13.       if neighbor not in openset or tentative_g_score < g_score[neighbor] 
14.          came_from[neighbor] := current
15.          g_score[neighbor] := tentative_g_score
16.          f_score[neighbor] := g_score[neighbor] + heuristic_cost_estimate(neighbor, goal)
17.          if neighbor not in openset
18.             add neighbor to openset
19. 
20. return failure

The important lines are these:

9.        tentative_g_score := g_score[current] + dist_between(current,neighbor)
...
13.       if neighbor not in openset or tentative_g_score < g_score[neighbor] 

The purpose of tentative_g_score is that you may need to update the g-score of a node in the open-list if you find a closer neighbor to it. You are not doing that; you are instead comparing the g-score of the node to the g-score of its neighbor.

  • Great answer. The pseudo-code really helped, I wish I would've seen it before. I obviously wasn't doing that correctly. Afterwards I found that I wasn't even recalculating correctly! Oops! Now I can move on to making this more efficient. Many thanks – fruitcup Oct 4 '13 at 12:29
  • 1
    @DrAgonmoray: Re more efficient: The biggest thing would be using a priority queue for the open-list, rather than a "LinkedHashSet". I believe Java has one built-in – BlueRaja - Danny Pflughoeft Oct 4 '13 at 16:01
  • 1
    Neat, I've never heard of those before. Thanks for the information - you've been a great help to me – fruitcup Oct 4 '13 at 23:26

I agree about the G values. Note that all paths chosen are diagonal unless there is no other choice.

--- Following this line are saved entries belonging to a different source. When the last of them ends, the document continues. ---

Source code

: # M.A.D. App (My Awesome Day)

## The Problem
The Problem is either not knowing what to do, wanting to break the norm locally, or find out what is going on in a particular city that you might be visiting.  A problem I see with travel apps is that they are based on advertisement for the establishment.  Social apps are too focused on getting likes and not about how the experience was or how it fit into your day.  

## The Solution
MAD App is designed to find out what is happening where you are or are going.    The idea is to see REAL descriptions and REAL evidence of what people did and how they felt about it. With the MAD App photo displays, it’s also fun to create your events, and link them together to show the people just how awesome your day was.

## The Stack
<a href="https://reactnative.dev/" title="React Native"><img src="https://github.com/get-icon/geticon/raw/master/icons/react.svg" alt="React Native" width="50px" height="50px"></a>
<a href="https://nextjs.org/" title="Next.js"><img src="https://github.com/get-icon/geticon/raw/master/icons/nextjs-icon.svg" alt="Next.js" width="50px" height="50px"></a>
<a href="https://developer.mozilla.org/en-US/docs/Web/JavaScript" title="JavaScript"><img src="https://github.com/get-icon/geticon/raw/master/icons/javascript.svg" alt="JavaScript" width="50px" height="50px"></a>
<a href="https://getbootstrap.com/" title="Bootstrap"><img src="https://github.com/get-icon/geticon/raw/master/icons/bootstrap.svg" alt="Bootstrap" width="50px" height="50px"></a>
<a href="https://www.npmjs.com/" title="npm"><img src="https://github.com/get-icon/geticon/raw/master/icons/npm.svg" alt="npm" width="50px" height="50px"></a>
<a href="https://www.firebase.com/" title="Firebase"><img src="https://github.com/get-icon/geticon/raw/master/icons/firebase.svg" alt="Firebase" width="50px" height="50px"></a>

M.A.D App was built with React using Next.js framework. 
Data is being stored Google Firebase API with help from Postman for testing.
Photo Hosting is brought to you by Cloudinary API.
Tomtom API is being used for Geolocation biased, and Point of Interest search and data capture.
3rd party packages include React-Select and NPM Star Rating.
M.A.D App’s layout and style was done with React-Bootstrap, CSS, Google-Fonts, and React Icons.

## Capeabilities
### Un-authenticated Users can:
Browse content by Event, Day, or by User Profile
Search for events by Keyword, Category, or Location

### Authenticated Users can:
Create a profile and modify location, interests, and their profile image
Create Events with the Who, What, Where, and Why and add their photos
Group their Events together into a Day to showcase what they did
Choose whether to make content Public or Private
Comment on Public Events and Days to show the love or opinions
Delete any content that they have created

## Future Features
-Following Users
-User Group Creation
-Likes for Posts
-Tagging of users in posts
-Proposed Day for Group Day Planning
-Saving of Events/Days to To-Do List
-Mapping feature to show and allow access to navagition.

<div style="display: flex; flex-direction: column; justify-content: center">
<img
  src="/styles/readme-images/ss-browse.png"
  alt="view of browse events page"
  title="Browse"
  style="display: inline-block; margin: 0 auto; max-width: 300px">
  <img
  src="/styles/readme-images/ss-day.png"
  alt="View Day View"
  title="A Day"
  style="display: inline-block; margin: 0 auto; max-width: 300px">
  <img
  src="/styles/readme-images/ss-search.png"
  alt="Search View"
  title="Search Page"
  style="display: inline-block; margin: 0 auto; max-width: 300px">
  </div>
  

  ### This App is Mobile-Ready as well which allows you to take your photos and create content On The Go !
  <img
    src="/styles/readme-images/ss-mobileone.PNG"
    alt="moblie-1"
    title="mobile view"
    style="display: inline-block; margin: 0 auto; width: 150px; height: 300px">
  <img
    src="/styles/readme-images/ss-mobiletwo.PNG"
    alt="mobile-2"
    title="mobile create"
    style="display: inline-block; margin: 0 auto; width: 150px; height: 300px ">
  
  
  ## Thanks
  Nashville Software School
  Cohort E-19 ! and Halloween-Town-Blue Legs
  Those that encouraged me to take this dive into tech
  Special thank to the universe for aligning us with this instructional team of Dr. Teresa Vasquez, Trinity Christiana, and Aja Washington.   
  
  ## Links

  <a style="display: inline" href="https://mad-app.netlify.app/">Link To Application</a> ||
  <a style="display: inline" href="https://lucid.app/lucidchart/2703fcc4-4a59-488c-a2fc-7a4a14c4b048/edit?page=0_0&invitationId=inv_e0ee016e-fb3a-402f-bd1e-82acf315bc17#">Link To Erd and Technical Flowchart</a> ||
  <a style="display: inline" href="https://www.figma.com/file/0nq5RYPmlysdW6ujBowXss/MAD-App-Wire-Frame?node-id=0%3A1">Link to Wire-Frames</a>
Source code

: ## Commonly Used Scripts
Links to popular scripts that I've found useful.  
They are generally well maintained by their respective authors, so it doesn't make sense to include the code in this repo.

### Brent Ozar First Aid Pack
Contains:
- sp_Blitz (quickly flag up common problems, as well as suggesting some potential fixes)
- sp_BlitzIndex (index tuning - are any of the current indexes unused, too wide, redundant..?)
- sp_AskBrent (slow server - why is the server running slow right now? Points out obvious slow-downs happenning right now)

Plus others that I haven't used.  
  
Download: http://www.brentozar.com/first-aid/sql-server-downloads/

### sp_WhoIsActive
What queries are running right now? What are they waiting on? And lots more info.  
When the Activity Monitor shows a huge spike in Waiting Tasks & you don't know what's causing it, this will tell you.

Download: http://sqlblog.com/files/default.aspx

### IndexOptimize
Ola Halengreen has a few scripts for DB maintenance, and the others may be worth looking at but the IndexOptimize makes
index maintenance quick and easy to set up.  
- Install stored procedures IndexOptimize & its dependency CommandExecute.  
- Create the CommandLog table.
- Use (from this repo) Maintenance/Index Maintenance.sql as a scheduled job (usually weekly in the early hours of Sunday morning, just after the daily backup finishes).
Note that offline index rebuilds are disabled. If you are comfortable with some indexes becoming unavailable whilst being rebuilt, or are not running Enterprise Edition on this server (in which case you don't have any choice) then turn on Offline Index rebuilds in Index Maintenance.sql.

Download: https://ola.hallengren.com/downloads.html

I suspect that the error may be in this line: if (!open.contains(node) || node.getG() < curN.getG())

The G comparison doesn't seem to compare apples with apples, you're comparing the G cost of the current node with the G cost of it's neighbour. Perhaps you should be comparing the G cost of the current node plus the distance to the neighbour with the G cost of the neighbour, or possibly comparing the F costs.

There is another bug beyond the neighbor-g confusion (described in BlueRaja's answer) and the incorrect computation of G (hinted at by poster's response).

Unlike optimal search algorithms like Dijkstra's algorithm, A* requires re-opening closed nodes, so this code is incorrect:

        if (closed.contains(node)) {
            //already on closed list
            continue;
        }

Conceptually, you can only avoid re-opening closed nodes if you're guaranteed to only close them when you've found the optimal path to them. Dijkstra's algorithm finds the optimal path to all nodes on the grid, and so has this optimal subsequence property that avoids the need to reopen. But A* uses H to bias the search and therefore does not guarantee that the first time a node is visited (closed) the optimal path to that interim node was actually found.

The internet appears to be full of incorrect descriptions and pseudocode for A* that avoid reopening closed nodes. The wikipedia page is correct, as its pseudocode includes:

        if neighbor in closedset and tentative_g_score >= g_score[neighbor]
           continue

Another link which shows this correctly (but is easy to misinterpret the g values): http://en.wikibooks.org/wiki/Artificial_Intelligence/Search/Heuristic_search/Astar_Search

On many A* searches, failing to do this will have no effect (the bug is invisible). But with some searches it can have significant effects.